£1.2bn in card fraud across the EU, despite introduction of chip-and-pin

Despite the introduction of "chip-and-pin" security, payment card fraud across the European Union cost some €1.5bn (£1.2bn) in 2012, according to the latest figures from Europol.

While chip-and-pin has helped to reduce card fraud since its introduction, card fraudsters have instead used EU cardholders' information to commit fraud outside the EU and in cardholder-not-present transactions, for example orders over the internet or on the phone.

Chip-and-pin protects cards by encoding data in an encrypted format on the chip, and requiring a four-digit code to process cash machine requests and transactions.

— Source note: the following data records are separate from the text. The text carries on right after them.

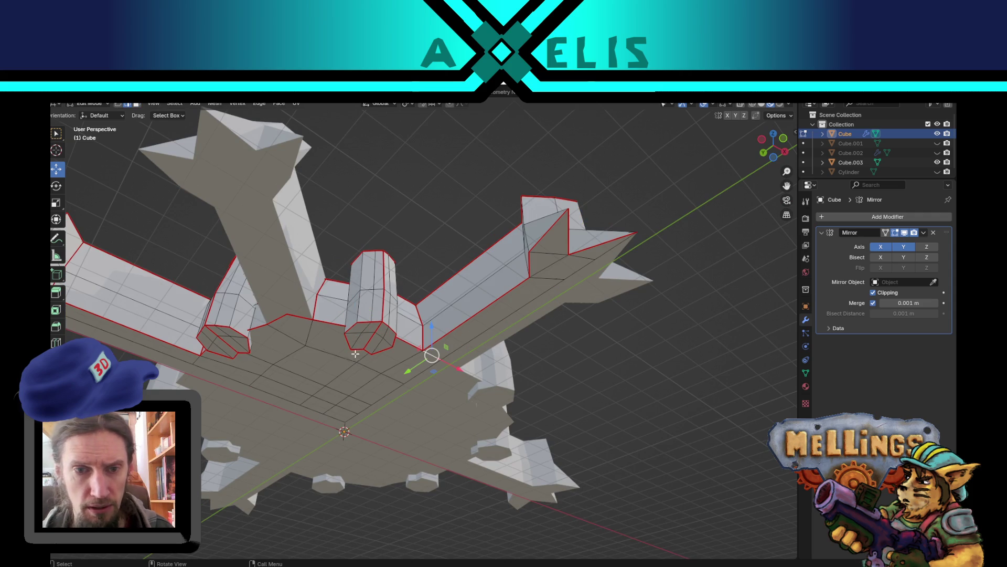
{"action": "mouse_move", "coordinate": [196, 361]}
{"action": "middle_mouse_down"}
{"action": "mouse_move", "coordinate": [255, 364]}
{"action": "mouse_move", "coordinate": [238, 346]}
{"action": "middle_mouse_up"}
{"action": "left_click", "coordinate": [170, 233], "text": "shift"}
{"action": "key", "text": "u"}
{"action": "left_click", "coordinate": [175, 253]}
Delete the top face strips of the upper, right and left arms
{"action": "scroll", "coordinate": [361, 224], "scroll_direction": "down", "scroll_amount": 6}
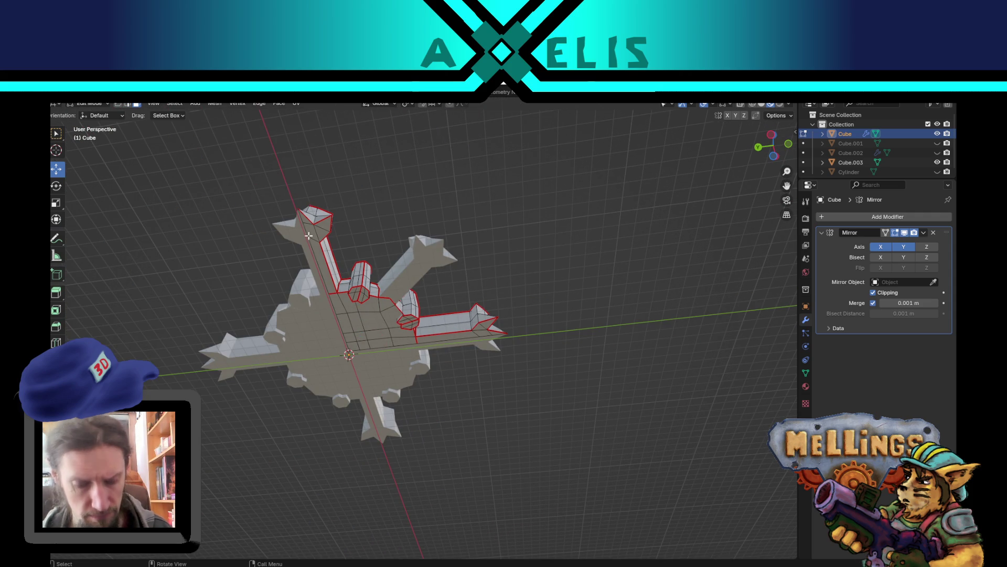
{"action": "left_click", "coordinate": [311, 213], "text": "alt"}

Because they use the chip instead of a magnetic stripe, they are harder to copy.

However, while the UK and the rest of the EU have chip-and-pin infrastructure, making it more difficult for card fraudsters to operate, much of the rest of the world still relies on old technology, which remains in the magnetic stripe of EU-issued chip-and-pin smartcards.

As a result, instead of targeting EU-based institutions, card fraudsters have increasingly used stolen or cloned cards overseas where chip-and-pin has yet to be introduced. Favoured destinations include the US, which is the largest source of EU card fraud, Brazil, Colombia, the Dominican Republic, Russia and Mexico, which all still rely on the unencoded, unprotected magnetic strip.

Organised criminals have also developed sophisticated new tools to enable them to copy card details and pick up the four-digit PIN codes when people use their cards at compromised cash machines. Furthermore, card-not-present transactions lack some of the security procedures that physical transactions enjoy.

The number of debit and credit cards in issue across the EU now tops 726 million.